Hello,
I am trying to run the MNIST digit recognition from model-zoo using the latest Flux version with Zygote on a GPU. I had to make some tweaks to the code to make it run: https://github.com/tanhevg/model-zoo/blob/tanhevg/mnist-zygote/vision/mnist/conv.jl. One strange pattern that I observe is that after training for a while and almost converging (test accuracy > 0.99), all of a sudden the accuracy drops to < 0.1 and stays that way. Inspecting model parameters, they are full of NaNs
. If I save the model just before it turns into NaNs
, and compute its gradients, NaNs
are returned undeterministically (i.e. sometimes it returns a valid gradient, and sometimes - NaNs
).
I think this might be related to me running it on a GPU. I have not observed this behaviour on a CPU. Interestingly, the learning curve on the CPU looks completely different from that on GPU (in addition to being much slower, which is expected). E.g. on GPU the accuracy after the first epoch is >0.9, on CPU it is <0.11.

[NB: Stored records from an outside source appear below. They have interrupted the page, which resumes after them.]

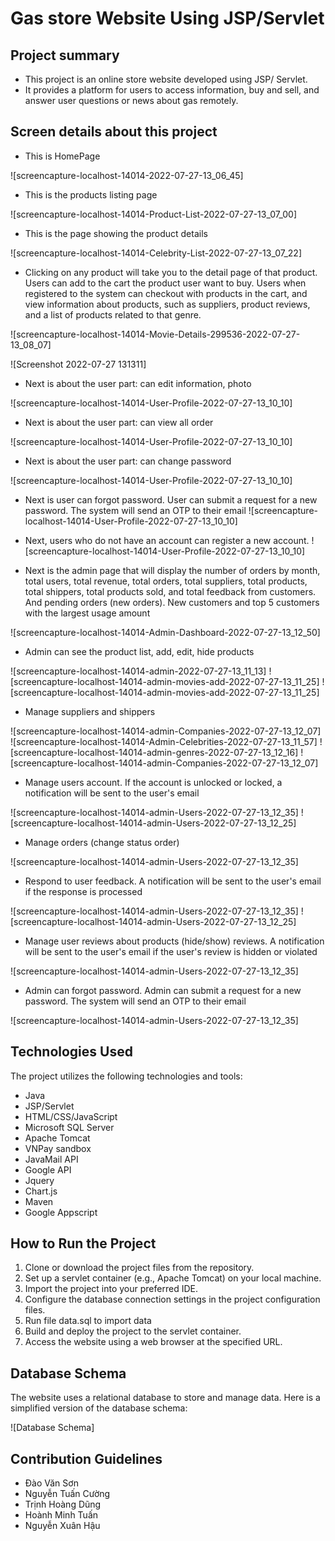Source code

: # Gas store Website Using JSP/Servlet
## Project summary
- This project is an online store website developed using JSP/ Servlet. 
- It provides a platform for users to access information, buy and sell, and answer user questions or news about gas remotely.

## Screen details about this project

- This is HomePage

![screencapture-localhost-14014-2022-07-27-13_06_45]

- This is the products listing page

![screencapture-localhost-14014-Product-List-2022-07-27-13_07_00]

- This is the page showing the product details

![screencapture-localhost-14014-Celebrity-List-2022-07-27-13_07_22]

- Clicking on any product will take you to the detail page of that product. Users can add to the cart the product user want to buy. Users when registered to the system can checkout with products in the cart, and view information about products, such as suppliers, product reviews, and a list of products related to that genre.

![screencapture-localhost-14014-Movie-Details-299536-2022-07-27-13_08_07]

![Screenshot 2022-07-27 131311]

- Next is about the user part: can edit information, photo

![screencapture-localhost-14014-User-Profile-2022-07-27-13_10_10]

- Next is about the user part: can view all order

![screencapture-localhost-14014-User-Profile-2022-07-27-13_10_10]

- Next is about the user part: can change password

![screencapture-localhost-14014-User-Profile-2022-07-27-13_10_10]

- Next is user can forgot password. User can submit a request for a new password. The system will send an OTP to their email
![screencapture-localhost-14014-User-Profile-2022-07-27-13_10_10]

- Next, users who do not have an account can register a new account.
![screencapture-localhost-14014-User-Profile-2022-07-27-13_10_10]

- Next is the admin page that will display the number of orders by month, total users, total revenue, total orders, total suppliers, total products, total shippers, total products sold, and total feedback from customers. And pending orders (new orders). New customers and top 5 customers with the largest usage amount

![screencapture-localhost-14014-Admin-Dashboard-2022-07-27-13_12_50]

- Admin can see the product list, add, edit, hide products

![screencapture-localhost-14014-admin-2022-07-27-13_11_13]
![screencapture-localhost-14014-admin-movies-add-2022-07-27-13_11_25]
![screencapture-localhost-14014-admin-movies-add-2022-07-27-13_11_25]

- Manage suppliers and shippers

![screencapture-localhost-14014-admin-Companies-2022-07-27-13_12_07]
![screencapture-localhost-14014-Admin-Celebrities-2022-07-27-13_11_57]
![screencapture-localhost-14014-admin-genres-2022-07-27-13_12_16]
![screencapture-localhost-14014-admin-Companies-2022-07-27-13_12_07]

- Manage users account. If the account is unlocked or locked, a notification will be sent to the user's email

![screencapture-localhost-14014-admin-Users-2022-07-27-13_12_35]
![screencapture-localhost-14014-admin-Users-2022-07-27-13_12_25]

- Manage orders (change status order)

![screencapture-localhost-14014-admin-Users-2022-07-27-13_12_35]

- Respond to user feedback. A notification will be sent to the user's email if the response is processed

![screencapture-localhost-14014-admin-Users-2022-07-27-13_12_35]
![screencapture-localhost-14014-admin-Users-2022-07-27-13_12_25]

- Manage user reviews about products (hide/show) reviews. A notification will be sent to the user's email if the user's review is hidden or violated

![screencapture-localhost-14014-admin-Users-2022-07-27-13_12_35]

- Admin can forgot password. Admin can submit a request for a new password. The system will send an OTP to their email

![screencapture-localhost-14014-admin-Users-2022-07-27-13_12_35]
## Technologies Used

The project utilizes the following technologies and tools:

- Java
- JSP/Servlet
- HTML/CSS/JavaScript
- Microsoft SQL Server
- Apache Tomcat
- VNPay sandbox
- JavaMail API
- Google API
- Jquery
- Chart.js
- Maven
- Google Appscript

## How to Run the Project

1. Clone or download the project files from the repository.
2. Set up a servlet container (e.g., Apache Tomcat) on your local machine.
3. Import the project into your preferred IDE.
4. Configure the database connection settings in the project configuration files.
5. Run file data.sql to import data
6. Build and deploy the project to the servlet container.
7. Access the website using a web browser at the specified URL.


## Database Schema

The website uses a relational database to store and manage data. Here is a simplified version of the database schema:

![Database Schema]

## Contribution Guidelines
- Đào Văn Sơn
- Nguyễn Tuấn Cường
- Trịnh Hoàng Dũng
- Hoành Minh Tuấn
- Nguyễn Xuân Hậu
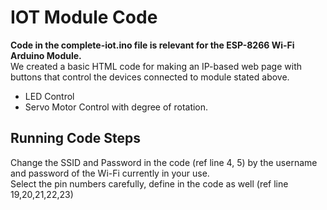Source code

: # IOT Module Code
__Code in the complete-iot.ino file is relevant for the ESP-8266 Wi-Fi Arduino Module.__  
We created a basic HTML code for making an IP-based web page with buttons that control the devices connected to module stated above.  
* LED Control
* Servo Motor Control with degree of rotation.  
## Running Code Steps
Change the SSID and Password in the code (ref line 4, 5) by the username and password of the Wi-Fi currently in your use.    
Select the pin numbers carefully, define in the code as well (ref line 19,20,21,22,23)

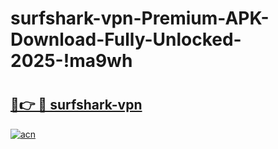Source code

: # surfshark-vpn-Premium-APK-Download-Fully-Unlocked-2025-!ma9wh

# <h2><a href="https://c0dqyv.esa.edu.pl?title=surfshark-vpn&ref=ma9wh">🔗👉 🔴 surfshark-vpn</a></h2>

[![acn](https://github.com/user-attachments/assets/0f9c940e-d8b0-45ae-aac7-cd30a18b3e1c)](https://c0dqyv.esa.edu.pl?title=surfshark-vpn&ref=ma9wh)

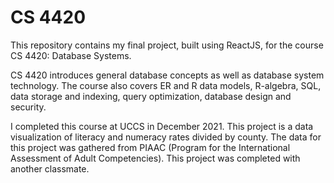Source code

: # CS 4420

This repository contains my final project, built using ReactJS, for the course CS 4420: Database Systems.

CS 4420 introduces general database concepts as well as database system technology. The course also covers ER and R data models, R-algebra, SQL, data storage and indexing, query optimization, database design and security.

I completed this course at UCCS in December 2021. This project is a data visualization of literacy and numeracy rates divided by county. The data for this project was gathered from PIAAC (Program for the International Assessment of Adult Competencies). This project was completed with another classmate.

Has anyone else run into this? Maybe suggest a workaround?
Thanks in advance.
julia> versioninfo()
Julia Version 1.3.0
Commit 46ce4d7933 (2019-11-26 06:09 UTC)
Platform Info:
OS: Linux (x86_64-pc-linux-gnu)
CPU: Intel(R) Xeon(R) CPU E5-2640 0 @ 2.50GHz
WORD_SIZE: 64
LIBM: libopenlibm
LLVM: libLLVM-6.0.1 (ORCJIT, sandybridge)
Environment:
JULIA_DEPOT_PATH = /data/.julia
JULIA_WORKER_TIMEOUT = 300
JULIA_EDITOR = atom -a
JULIA_NUM_THREADS = 12
JULIA_PROJECT = @.
$ nvidia-smi -L
GPU 0: Quadro P2000
$ nvidia-smi | grep SMI
| NVIDIA-SMI 418.87.00 Driver Version: 440.44 CUDA Version: 10.2 |